Quality by design offers a range of tools and methods to make these trade-offs explicit and optimal for the customer. Some tools are highly mathematical, and others relate more to customer behavior. All focus on hitting the “sweet spot” that makes the right trade-offs from the customer view.
The role of creativity in product development is sometimes hotly debated. Creativity and innovation must be highly valued, and quality by design sets strong expectations for creative approaches to functional design, product features and goals, and production design. Because quality by design provides strong and systematic assurances that the final design will create delighted, loyal customers, creativity will have significant payoff. The risks of innovations that will not sell, or creative designs that will not work, are much lower when companies observe the principles of quality by design. The chances of a truly magnificent innovation succeeding are greatly increased within this structured environment that ensures the defect-free delivery of that great design.
Dominance over variation
Variation is everywhere. The relative priority of needs among customers varies. The performance of the final product will vary. The production process and materials have variation in them. Through most of modern economic history, both producers and consumers have simply endured and worked to correct the consequences of variation after it occurs. Even today, when we have a fuller understanding of the nature and consequences of variation, much new product introduction is still afflicted with it. Instead, designers should work to eliminate the seemingly inevitable variation that tends to plague development efforts.

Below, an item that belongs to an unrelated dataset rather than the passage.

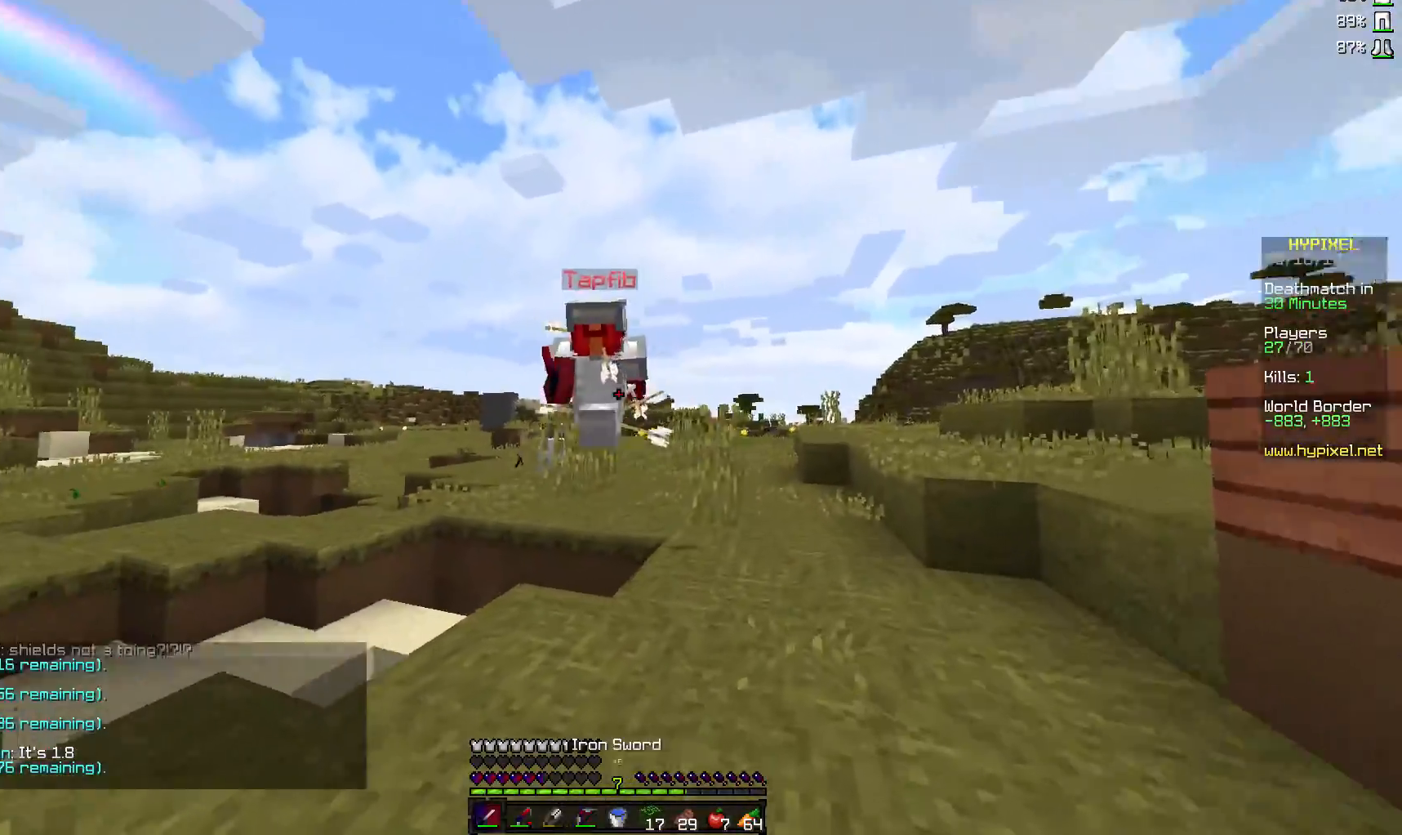
{"keys": ["d"], "mouse": ["left"], "events": [[83, "mouse_left", "down"], [133, "mouse_left", "up"], [233, "mouse_left", "down"], [283, "mouse_left", "up"], [383, "mouse_left", "down"], [433, "mouse_left", "up"], [483, "mouse_left", "down"], [483, "w", "up"]]}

Quality by design incorporates the most advanced modern tools to dominate variation rather than merely suffer and recover from its consequences. These tools and methods always begin by measuring and understanding the variation that exists. For new products, of course, there is an element of newness that may seem to limit our ability to measure variation from historical data. We can fill that void, however, from a number of sources:
Historical data on those elements that are carried over. Only rarely is something so new that there are no identical or at least substantially similar elements from which we can measure useful historical variation. If the component was not used in the immediate predecessor for the product being developed, it, or a similar part, it may have been used in a different product line, or even an entirely different application. Of course, care must be exercised in extrapolating from one application to another, but we still must consult such data as do exist to help set limits on our ignorance.
Testing and modeling. Most new products have some level of testing before their release—although the number that do not, especially in services, is truly staggering. Unfortunately, most testing uses very small samples, does not design its experiments efficiently, or covers such small ranges of use that variation could not possibly be measured adequately. While modeling has moved from static to dynamic in recent years, much of it still is not stochastic, and the impact of variation in the parameters is at best tested by sensitivity analysis without full multivariate stochastic understanding.
Historical data, testing, and modeling can be combined. Doing this helps to forecast, analyze, and eliminate the deleterious effects of variation using standard statistical techniques based on Poisson or other appropriate distributions.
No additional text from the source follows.